Primordial stone structures rise out of the ground like the most stubborn weeds in a steadily maintained garden. These buildings, not painted like the bright tiger lily’s and daffodils just a couple blocks east, were a reminder of antiquity of man. The stones themselves, rings, visibly announcing their age. I opened a tall arched door of one building and went up the steps to room with the only lit window in the place.
A small lamp burned dimly in the corner of the cramped desk. Hunched over a series of papers his hand feverishly dashed back and forth across parchment, pen swirling in a constant battle with his brains commands, and the fingers responses. As his left swept a heavily inked page over to reveal a new challenge, his right released the pen, tried to stretch out and relax like the dirt encrusted hands of a three card molly dealer on street corner, but was unable to extend very far.
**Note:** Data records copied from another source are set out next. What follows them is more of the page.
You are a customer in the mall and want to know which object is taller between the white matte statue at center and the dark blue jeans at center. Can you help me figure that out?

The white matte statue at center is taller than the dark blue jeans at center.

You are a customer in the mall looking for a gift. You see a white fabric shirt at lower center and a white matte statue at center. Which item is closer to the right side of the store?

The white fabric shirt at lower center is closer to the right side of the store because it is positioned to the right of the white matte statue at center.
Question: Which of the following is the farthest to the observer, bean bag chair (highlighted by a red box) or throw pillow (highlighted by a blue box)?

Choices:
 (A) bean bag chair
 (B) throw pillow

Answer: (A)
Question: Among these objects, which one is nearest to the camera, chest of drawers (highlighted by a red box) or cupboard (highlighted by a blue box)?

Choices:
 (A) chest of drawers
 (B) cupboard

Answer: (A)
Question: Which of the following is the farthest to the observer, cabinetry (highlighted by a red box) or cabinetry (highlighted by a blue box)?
His hands were old and worn. Not in the calloused way, strengthened and protected from years of hard labor. These hands were worn from holding a pen for too long, from the emptiness that hand carried around otherwise, never knowing the feel of another in a mutual interlocked grasp. No jewelry adorned any of fingers above the swollen and gnarled knuckles he fumbled with every day. I’ve heard it said that one can see the soul through the eyes, but his hands were the doorway to his soul.
“did the sight of these buildings when you were little, force your hand to write like this?” I asked him.
“Well it would take a lot of force to have a hand leave a mark on this building, it’s made of heavy stone.” With an incredulous look on his face, he turned back down to the desk and paper, the pen and struggle. His body language gave off the impression of someone annoyed with a disturbance of his solitude. Breaking his focus on the tug of war with the pen was a grave offense, one not to be forgiven easily. I proceeded down stairs and out to the street without another word, and headed east towards the daffodils and tiger lily’s.